That jump in demand preceded the more than $1 billion in sales so far this year of properties used for transferring freight, truck maintenance and equipment storage around the United States, CoStar data shows. Buyers of the real estate, a crucial link in the U.S. supply chain, include firms such as Salt Lake City-based Bridge Logistics Properties and Realterm Logistics of Annapolis, Maryland.
“Truck terminals are a real hard product type to buy because there’s pent-up demand from e-commerce companies, retailers and trucking companies for facilities to move goods and consolidate product," Paul Jones, a managing director for Bridge Logistics, said in an interview. "At the same time, they’re very hard to get approved and built because municipalities and communities really don’t like the stigma of truck traffic.”
Most truck terminals, an important link in the U.S. supply chain, have been owned by longtime operators and rarely go up for sale — and those that do are seeing record investor demand that makes it hard to find a terminal to buy. Large funds controlled by such investors as global banking giant JPMorgan Chase have raised billions to buy the properties.

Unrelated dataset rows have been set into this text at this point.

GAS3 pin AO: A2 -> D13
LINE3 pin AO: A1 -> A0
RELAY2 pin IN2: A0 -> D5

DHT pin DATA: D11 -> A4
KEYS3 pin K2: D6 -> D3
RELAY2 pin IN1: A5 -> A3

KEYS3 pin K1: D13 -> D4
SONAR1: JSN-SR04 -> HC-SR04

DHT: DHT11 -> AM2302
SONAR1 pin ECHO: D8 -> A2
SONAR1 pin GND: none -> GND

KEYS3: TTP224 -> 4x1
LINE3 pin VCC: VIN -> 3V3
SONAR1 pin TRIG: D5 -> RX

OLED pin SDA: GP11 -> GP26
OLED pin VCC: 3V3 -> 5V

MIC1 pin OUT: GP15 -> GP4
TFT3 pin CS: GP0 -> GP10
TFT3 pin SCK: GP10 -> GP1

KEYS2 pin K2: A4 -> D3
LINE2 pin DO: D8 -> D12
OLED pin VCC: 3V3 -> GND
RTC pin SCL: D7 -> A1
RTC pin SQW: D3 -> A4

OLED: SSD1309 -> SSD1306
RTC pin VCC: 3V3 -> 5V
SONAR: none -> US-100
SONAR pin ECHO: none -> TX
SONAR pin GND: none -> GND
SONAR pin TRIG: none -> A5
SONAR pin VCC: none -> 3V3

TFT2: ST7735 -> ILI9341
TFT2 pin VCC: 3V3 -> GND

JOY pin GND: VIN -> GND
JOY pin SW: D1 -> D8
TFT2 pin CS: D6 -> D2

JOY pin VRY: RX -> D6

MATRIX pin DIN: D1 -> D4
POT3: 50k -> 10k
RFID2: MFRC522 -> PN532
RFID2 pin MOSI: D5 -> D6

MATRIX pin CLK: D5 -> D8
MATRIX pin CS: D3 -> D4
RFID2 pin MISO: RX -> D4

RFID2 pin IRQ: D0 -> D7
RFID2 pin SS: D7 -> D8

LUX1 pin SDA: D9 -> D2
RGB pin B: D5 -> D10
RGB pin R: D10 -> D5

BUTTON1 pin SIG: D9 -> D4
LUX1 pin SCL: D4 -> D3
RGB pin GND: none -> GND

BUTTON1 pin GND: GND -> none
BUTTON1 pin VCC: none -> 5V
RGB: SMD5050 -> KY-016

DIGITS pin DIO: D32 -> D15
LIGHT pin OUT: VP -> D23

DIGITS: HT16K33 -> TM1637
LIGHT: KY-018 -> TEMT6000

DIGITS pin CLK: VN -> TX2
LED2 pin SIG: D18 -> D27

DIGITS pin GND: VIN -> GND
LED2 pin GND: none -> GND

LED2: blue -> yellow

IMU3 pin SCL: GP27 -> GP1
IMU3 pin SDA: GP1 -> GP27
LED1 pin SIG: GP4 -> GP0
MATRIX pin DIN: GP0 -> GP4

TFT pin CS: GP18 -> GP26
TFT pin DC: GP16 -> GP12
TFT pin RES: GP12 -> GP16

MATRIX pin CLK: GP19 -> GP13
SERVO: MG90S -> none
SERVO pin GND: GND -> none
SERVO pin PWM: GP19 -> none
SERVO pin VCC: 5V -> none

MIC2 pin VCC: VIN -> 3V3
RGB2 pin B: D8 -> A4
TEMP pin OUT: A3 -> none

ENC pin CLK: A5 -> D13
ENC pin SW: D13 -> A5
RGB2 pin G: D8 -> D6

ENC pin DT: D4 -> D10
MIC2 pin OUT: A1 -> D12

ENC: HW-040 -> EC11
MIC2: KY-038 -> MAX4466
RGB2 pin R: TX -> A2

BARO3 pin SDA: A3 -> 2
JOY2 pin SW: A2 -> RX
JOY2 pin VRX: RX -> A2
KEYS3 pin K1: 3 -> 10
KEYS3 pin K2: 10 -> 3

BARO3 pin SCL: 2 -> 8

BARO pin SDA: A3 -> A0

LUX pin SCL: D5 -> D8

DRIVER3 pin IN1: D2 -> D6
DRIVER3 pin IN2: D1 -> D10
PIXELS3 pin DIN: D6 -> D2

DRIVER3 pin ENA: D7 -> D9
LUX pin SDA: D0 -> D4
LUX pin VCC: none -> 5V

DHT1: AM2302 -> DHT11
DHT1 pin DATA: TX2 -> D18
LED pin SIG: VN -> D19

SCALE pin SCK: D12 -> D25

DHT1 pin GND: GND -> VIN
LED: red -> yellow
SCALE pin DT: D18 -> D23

"Storage yards and terminals have historically been owner occupied, and there’s not an abundance of them," JLL industrial broker Patrick Wood told CoStar. "Because there’s such a limited supply, the occupier that gets control of one very rarely will leave."
Unlike in-demand warehouses used to store goods that can have millions of square feet under one roof, truck terminals typically range from 15,000 to 100,000 square feet with plenty of truck and trailer parking. As a result, proposals to build truck terminals and storage yards are often opposed in communities wary of potential traffic congestion, pollution and the sight of truck and trailer parking and storage lots.

"That area was one of the most actively speculated land markets in the country," Wood said. "Truck terminals and storage facilities had to find other locations, and when you have a dwindling supply of a product type, it creates more demand for what's still available."
The latest wave of high-dollar terminal and storage yard purchases is persuading more longtime owners to sell, Wood said.
"Some of these owner operators are making more money on their real estate than they ever did in their operating businesses," he added.
The facilities are often not listed or marketed for sale. Jones of Bridge Logistics Properties said his company was at the right place at the right time to buy a rarely available truck freight loading terminal in Southern California’s Inland Empire industrial hub. But it came at a high price.
The terminal across 14 acres at 2650 S. Willow Ave. in Rialto became available after Canadian transportation and logistics company TFI International bought it last year as part of an $800 million purchase of UPS' freight operations. Bridge paid $83 million — one of the largest amounts shelled out on record for a truck terminal in the Inland Empire — for the 41,100-square-foot building with a truck wash and nearly 7 acres for trailer storage.
“TFI was looking to sell some facilities to help finance the purchase of UPS Freight and we got lucky,” Jones, who with other industrial real estate executives last year helped launch the logistics division of Salt Lake City-based real estate investment management giant Bridge Investment Group, told CoStar News. "We sent an unsolicited offer and were at the right time and right place."
Bridge has quickly amassed a portfolio of nearly 15 million square feet of warehouses, terminals, storage facilities and other industrial properties purchased or under agreement to buy.

Moreover, municipal leaders often face pressure from residents opposed to the projects based on fears they will bring traffic, accident hazards and air pollution. In one recent example, elected leaders in northeast Georgia's Banks County voted to reject logistics firm Southeastern Freightline's proposal to build a terminal with 150 dock doors.
Commissioners in the largely rural county turned against the project because of Southeastern's estimates that the terminal would create a higher-than-expected 2,300 truck trips per day along routes shared by school buses during the morning and afternoon.
"We know a truck coming down at 55 miles per hour cannot stop if a school bus suddenly pulls out," said Ellen Hulford, one of 20 residents who spoke to oppose the plan during the commission's Aug. 23 meeting. "I’m not opposed to growth; it's inevitable and happens everywhere no matter where you live, but your obligation is to do what’s best and what makes sense for the county as a whole."
Commissioners voted 5-0 to reject the proposal.
Between the lack of tax revenue and job creation and the opposition, it's not unusual for local planning departments and leaders to kill terminal and storage yard proposals from developers.
"From a city’s prospective, the inherent benefits just aren’t there," JLL's Wood said. "Truck yards just don’t look as good as these modern state-of-the-art industrial buildings that are so immaculately designed that they look like office buildings."